_WHAT IS BEING ASKED:_ Repeat every entry exactly. Leave nothing out.
------ DATA ------
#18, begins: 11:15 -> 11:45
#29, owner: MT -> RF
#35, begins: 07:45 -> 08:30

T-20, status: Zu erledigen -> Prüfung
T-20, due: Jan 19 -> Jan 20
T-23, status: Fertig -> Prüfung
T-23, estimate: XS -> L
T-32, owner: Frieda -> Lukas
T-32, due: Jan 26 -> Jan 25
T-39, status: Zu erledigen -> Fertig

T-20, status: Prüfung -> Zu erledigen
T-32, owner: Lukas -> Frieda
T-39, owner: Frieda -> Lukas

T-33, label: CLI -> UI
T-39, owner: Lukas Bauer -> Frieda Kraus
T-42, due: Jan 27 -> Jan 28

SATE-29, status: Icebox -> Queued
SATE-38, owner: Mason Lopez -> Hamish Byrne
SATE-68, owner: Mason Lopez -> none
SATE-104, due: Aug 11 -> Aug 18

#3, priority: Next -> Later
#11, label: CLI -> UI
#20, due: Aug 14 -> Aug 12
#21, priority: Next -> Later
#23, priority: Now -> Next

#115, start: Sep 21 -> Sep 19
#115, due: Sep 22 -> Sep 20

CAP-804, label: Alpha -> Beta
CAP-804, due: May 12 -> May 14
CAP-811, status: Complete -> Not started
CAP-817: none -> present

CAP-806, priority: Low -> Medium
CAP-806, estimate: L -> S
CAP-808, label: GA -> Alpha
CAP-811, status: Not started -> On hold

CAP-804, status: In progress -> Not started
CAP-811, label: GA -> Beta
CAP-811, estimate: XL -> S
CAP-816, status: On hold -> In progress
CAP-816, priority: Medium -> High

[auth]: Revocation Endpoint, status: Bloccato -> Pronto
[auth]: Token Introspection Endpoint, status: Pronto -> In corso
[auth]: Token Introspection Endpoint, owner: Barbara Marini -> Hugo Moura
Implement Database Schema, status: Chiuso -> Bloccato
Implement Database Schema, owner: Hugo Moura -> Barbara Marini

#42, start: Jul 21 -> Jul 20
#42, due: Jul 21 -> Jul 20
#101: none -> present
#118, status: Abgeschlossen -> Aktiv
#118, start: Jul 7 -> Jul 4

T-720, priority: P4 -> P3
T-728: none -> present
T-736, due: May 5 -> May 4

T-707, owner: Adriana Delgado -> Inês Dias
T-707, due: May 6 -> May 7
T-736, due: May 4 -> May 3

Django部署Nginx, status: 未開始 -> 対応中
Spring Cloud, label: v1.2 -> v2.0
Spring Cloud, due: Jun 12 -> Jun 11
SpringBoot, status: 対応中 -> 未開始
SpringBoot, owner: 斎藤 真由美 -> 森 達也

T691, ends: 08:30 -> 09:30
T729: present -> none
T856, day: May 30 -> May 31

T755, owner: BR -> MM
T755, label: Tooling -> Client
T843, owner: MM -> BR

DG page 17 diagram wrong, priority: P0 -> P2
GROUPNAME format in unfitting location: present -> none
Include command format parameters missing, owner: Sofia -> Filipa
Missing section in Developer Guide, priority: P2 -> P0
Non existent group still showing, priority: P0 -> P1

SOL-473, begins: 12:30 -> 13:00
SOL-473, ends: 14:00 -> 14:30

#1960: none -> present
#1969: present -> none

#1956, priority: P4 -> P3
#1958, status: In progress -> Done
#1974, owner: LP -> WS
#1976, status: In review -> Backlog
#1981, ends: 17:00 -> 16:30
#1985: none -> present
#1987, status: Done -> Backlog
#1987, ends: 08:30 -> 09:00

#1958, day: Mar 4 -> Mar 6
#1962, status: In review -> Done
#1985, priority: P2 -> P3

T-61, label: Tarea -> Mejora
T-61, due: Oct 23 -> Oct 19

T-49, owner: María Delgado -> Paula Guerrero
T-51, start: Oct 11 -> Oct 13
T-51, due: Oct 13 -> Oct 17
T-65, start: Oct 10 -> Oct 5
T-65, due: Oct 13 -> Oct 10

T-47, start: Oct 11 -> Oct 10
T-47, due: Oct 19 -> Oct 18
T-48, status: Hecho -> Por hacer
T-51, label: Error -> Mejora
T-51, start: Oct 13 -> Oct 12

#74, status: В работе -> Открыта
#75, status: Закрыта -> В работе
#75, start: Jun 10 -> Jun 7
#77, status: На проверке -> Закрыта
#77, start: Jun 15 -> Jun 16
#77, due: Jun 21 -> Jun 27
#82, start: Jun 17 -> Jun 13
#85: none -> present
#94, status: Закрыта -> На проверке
------
_EXPECTED ANSWER:_
#18, begins: 11:15 -> 11:45
#29, owner: MT -> RF
#35, begins: 07:45 -> 08:30

T-20, status: Zu erledigen -> Prüfung
T-20, due: Jan 19 -> Jan 20
T-23, status: Fertig -> Prüfung
T-23, estimate: XS -> L
T-32, owner: Frieda -> Lukas
T-32, due: Jan 26 -> Jan 25
T-39, status: Zu erledigen -> Fertig

T-20, status: Prüfung -> Zu erledigen
T-32, owner: Lukas -> Frieda
T-39, owner: Frieda -> Lukas

T-33, label: CLI -> UI
T-39, owner: Lukas Bauer -> Frieda Kraus
T-42, due: Jan 27 -> Jan 28

SATE-29, status: Icebox -> Queued
SATE-38, owner: Mason Lopez -> Hamish Byrne
SATE-68, owner: Mason Lopez -> none
SATE-104, due: Aug 11 -> Aug 18

#3, priority: Next -> Later
#11, label: CLI -> UI
#20, due: Aug 14 -> Aug 12
#21, priority: Next -> Later
#23, priority: Now -> Next

#115, start: Sep 21 -> Sep 19
#115, due: Sep 22 -> Sep 20

CAP-804, label: Alpha -> Beta
CAP-804, due: May 12 -> May 14
CAP-811, status: Complete -> Not started
CAP-817: none -> present

CAP-806, priority: Low -> Medium
CAP-806, estimate: L -> S
CAP-808, label: GA -> Alpha
CAP-811, status: Not started -> On hold

CAP-804, status: In progress -> Not started
CAP-811, label: GA -> Beta
CAP-811, estimate: XL -> S
CAP-816, status: On hold -> In progress
CAP-816, priority: Medium -> High

[auth]: Revocation Endpoint, status: Bloccato -> Pronto
[auth]: Token Introspection Endpoint, status: Pronto -> In corso
[auth]: Token Introspection Endpoint, owner: Barbara Marini -> Hugo Moura
Implement Database Schema, status: Chiuso -> Bloccato
Implement Database Schema, owner: Hugo Moura -> Barbara Marini

#42, start: Jul 21 -> Jul 20
#42, due: Jul 21 -> Jul 20
#101: none -> present
#118, status: Abgeschlossen -> Aktiv
#118, start: Jul 7 -> Jul 4

T-720, priority: P4 -> P3
T-728: none -> present
T-736, due: May 5 -> May 4

T-707, owner: Adriana Delgado -> Inês Dias
T-707, due: May 6 -> May 7
T-736, due: May 4 -> May 3

Django部署Nginx, status: 未開始 -> 対応中
Spring Cloud, label: v1.2 -> v2.0
Spring Cloud, due: Jun 12 -> Jun 11
SpringBoot, status: 対応中 -> 未開始
SpringBoot, owner: 斎藤 真由美 -> 森 達也

T691, ends: 08:30 -> 09:30
T729: present -> none
T856, day: May 30 -> May 31

T755, owner: BR -> MM
T755, label: Tooling -> Client
T843, owner: MM -> BR

DG page 17 diagram wrong, priority: P0 -> P2
GROUPNAME format in unfitting location: present -> none
Include command format parameters missing, owner: Sofia -> Filipa
Missing section in Developer Guide, priority: P2 -> P0
Non existent group still showing, priority: P0 -> P1

SOL-473, begins: 12:30 -> 13:00
SOL-473, ends: 14:00 -> 14:30

#1960: none -> present
#1969: present -> none

#1956, priority: P4 -> P3
#1958, status: In progress -> Done
#1974, owner: LP -> WS
#1976, status: In review -> Backlog
#1981, ends: 17:00 -> 16:30
#1985: none -> present
#1987, status: Done -> Backlog
#1987, ends: 08:30 -> 09:00

#1958, day: Mar 4 -> Mar 6
#1962, status: In review -> Done
#1985, priority: P2 -> P3

T-61, label: Tarea -> Mejora
T-61, due: Oct 23 -> Oct 19

T-49, owner: María Delgado -> Paula Guerrero
T-51, start: Oct 11 -> Oct 13
T-51, due: Oct 13 -> Oct 17
T-65, start: Oct 10 -> Oct 5
T-65, due: Oct 13 -> Oct 10

T-47, start: Oct 11 -> Oct 10
T-47, due: Oct 19 -> Oct 18
T-48, status: Hecho -> Por hacer
T-51, label: Error -> Mejora
T-51, start: Oct 13 -> Oct 12

#74, status: В работе -> Открыта
#75, status: Закрыта -> В работе
#75, start: Jun 10 -> Jun 7
#77, status: На проверке -> Закрыта
#77, start: Jun 15 -> Jun 16
#77, due: Jun 21 -> Jun 27
#82, start: Jun 17 -> Jun 13
#85: none -> present
#94, status: Закрыта -> На проверке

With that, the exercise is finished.